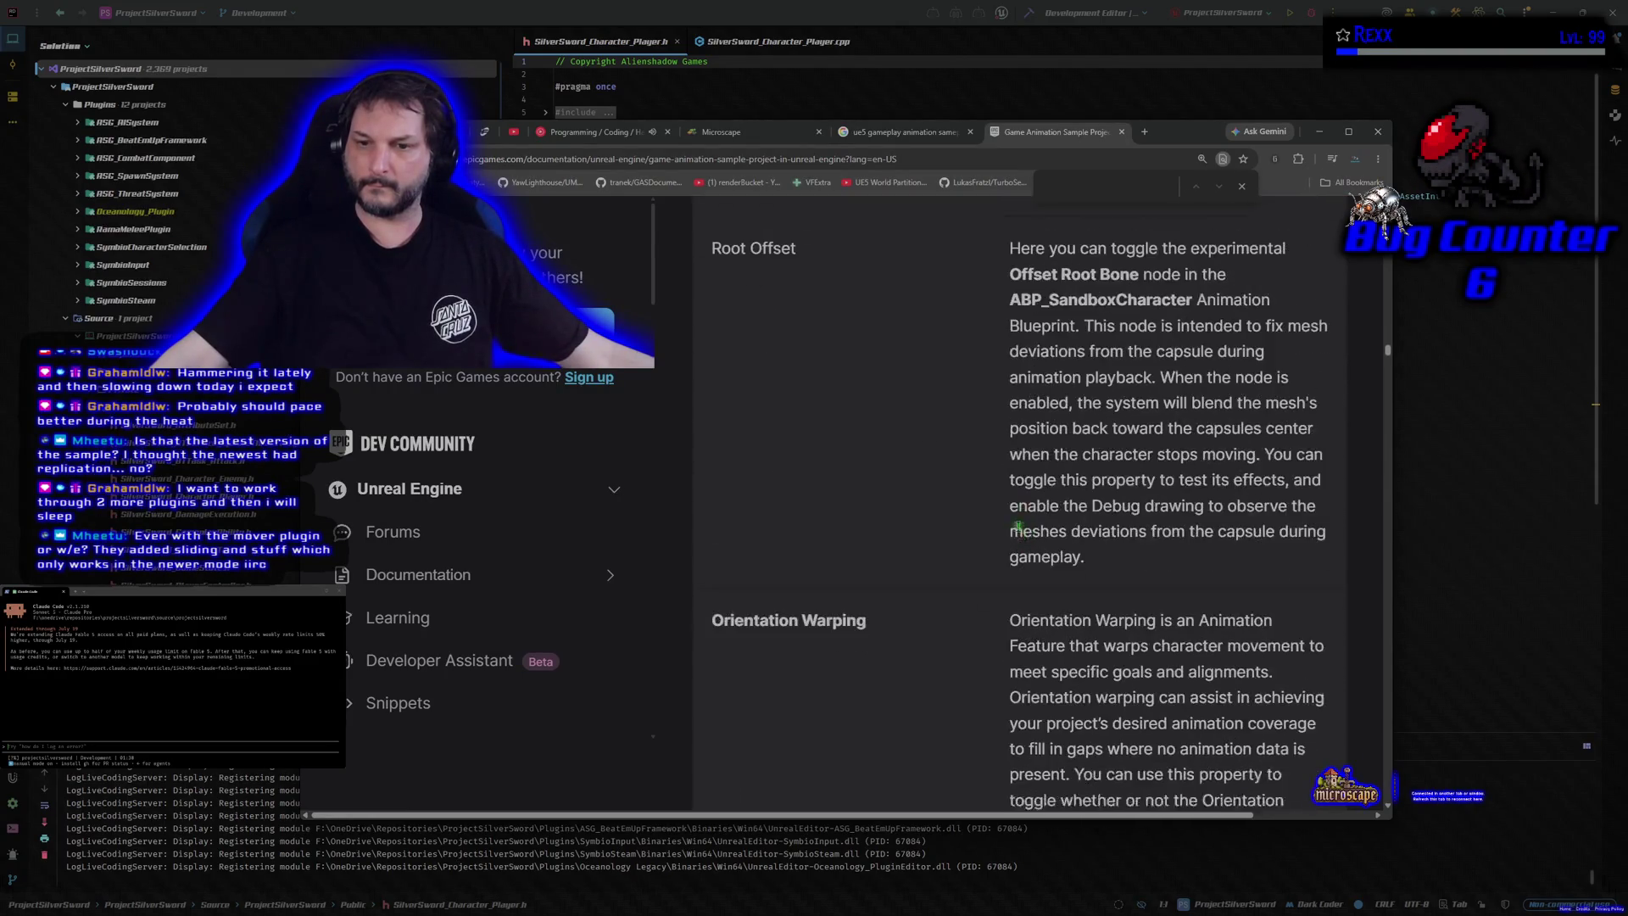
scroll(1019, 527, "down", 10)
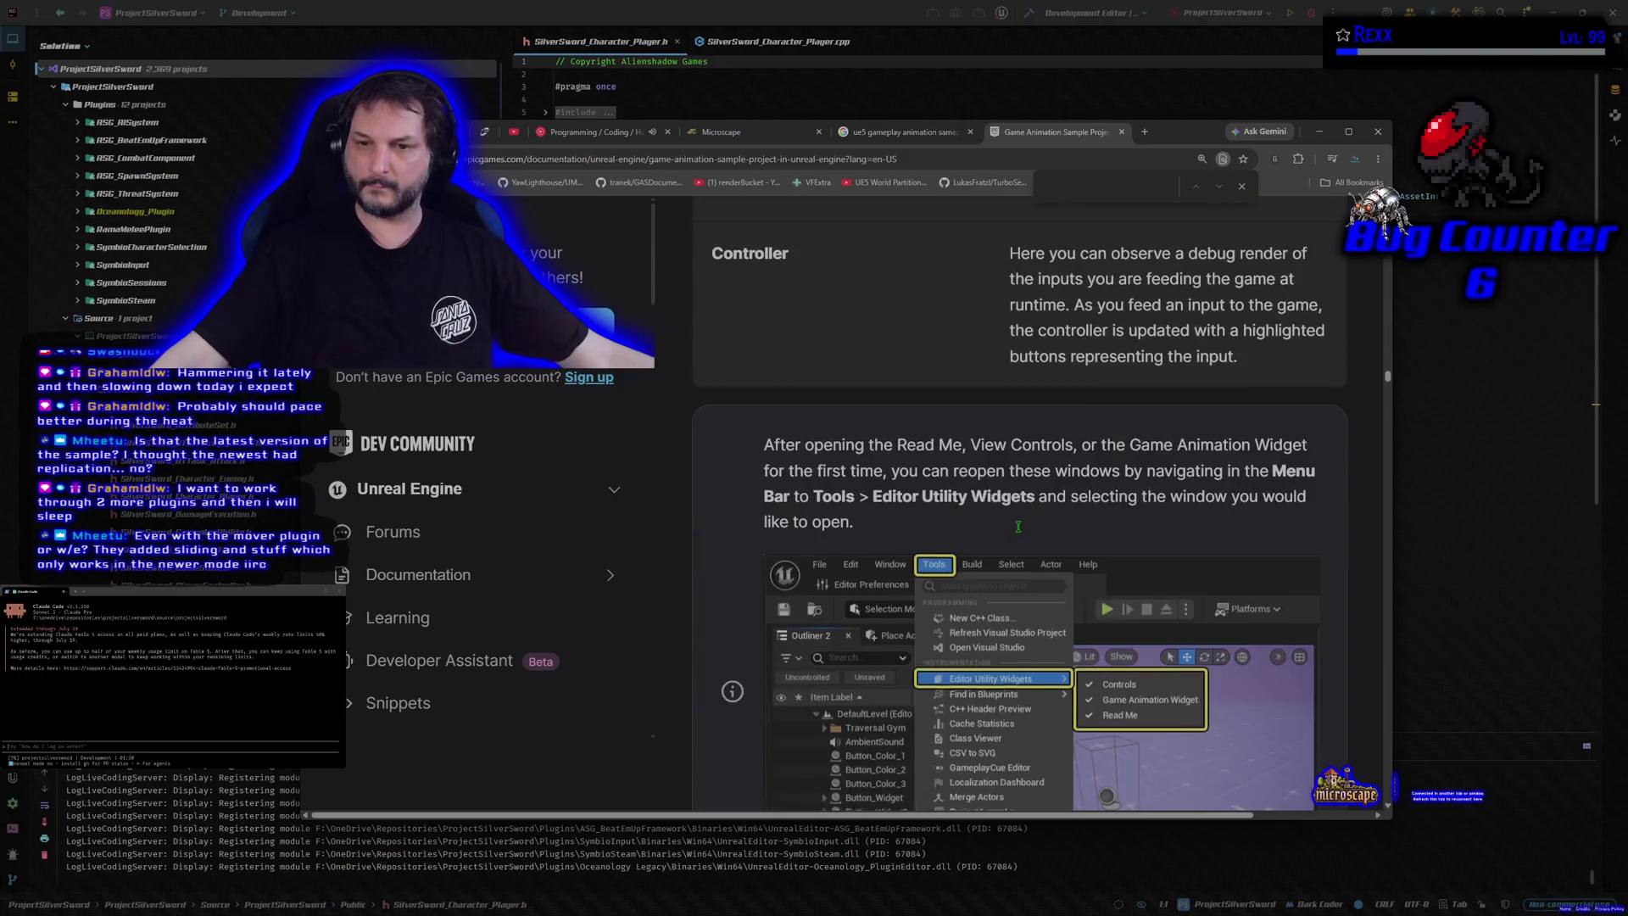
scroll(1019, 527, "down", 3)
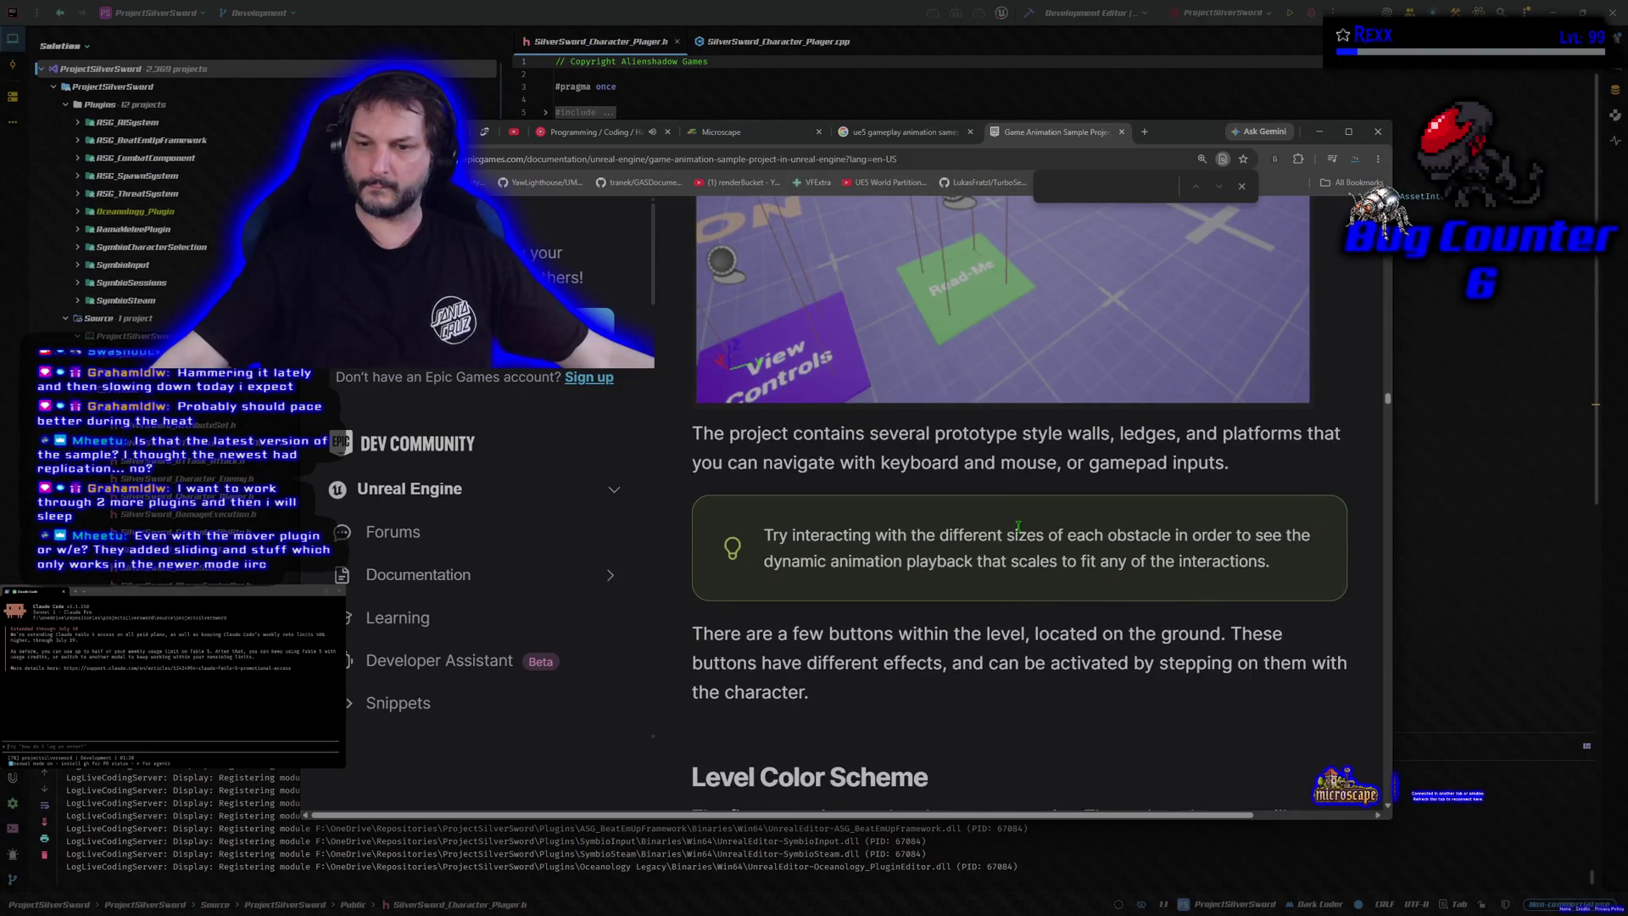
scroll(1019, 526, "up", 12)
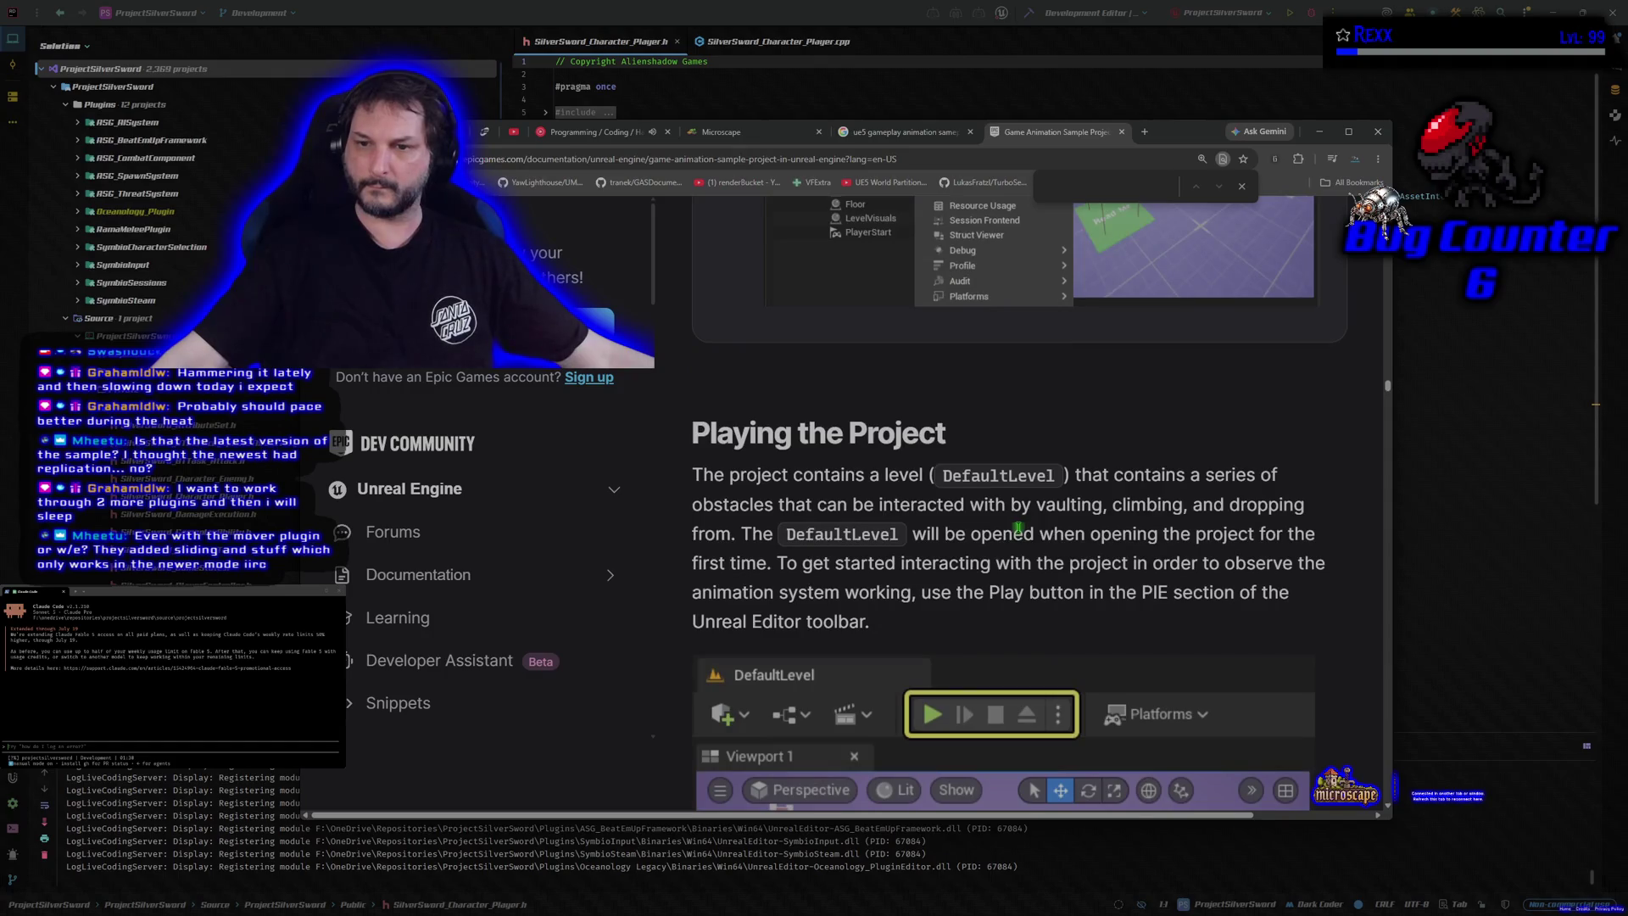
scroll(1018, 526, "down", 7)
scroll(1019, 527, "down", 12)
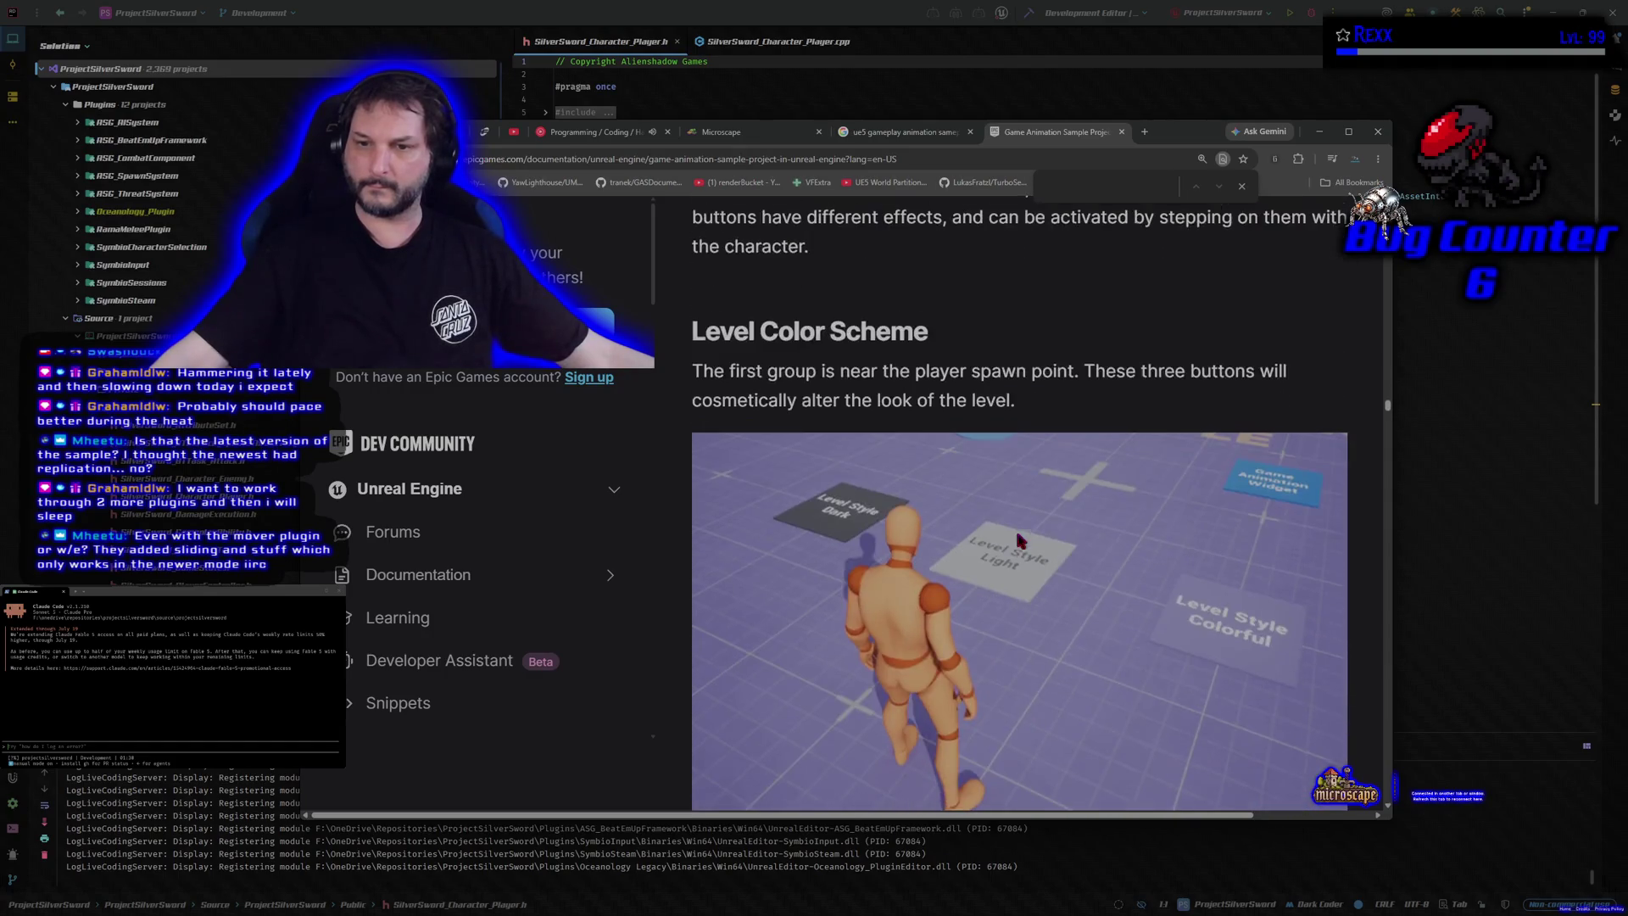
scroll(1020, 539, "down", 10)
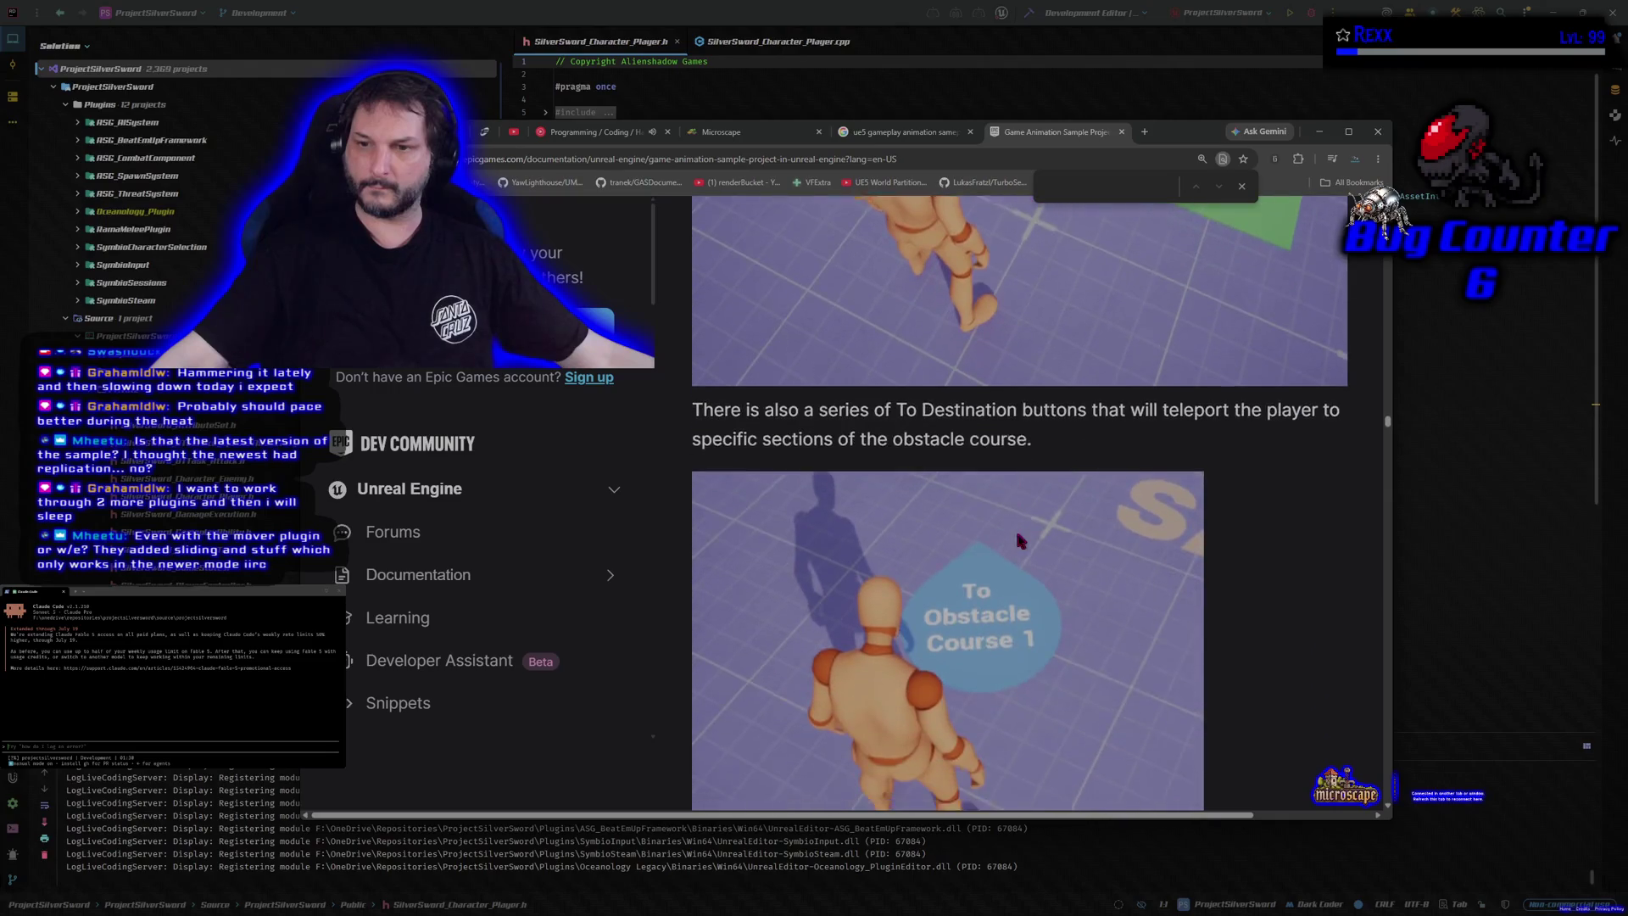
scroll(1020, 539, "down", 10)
+++
**Work order:** Write the records out once more, exactly as they appear, with no pictures.

**Response to the task:**
scroll(1019, 527, "down", 10)
scroll(1019, 527, "down", 3)
scroll(1019, 526, "up", 12)
scroll(1018, 526, "down", 7)
scroll(1019, 527, "down", 12)
scroll(1020, 539, "down", 10)
scroll(1020, 539, "down", 10)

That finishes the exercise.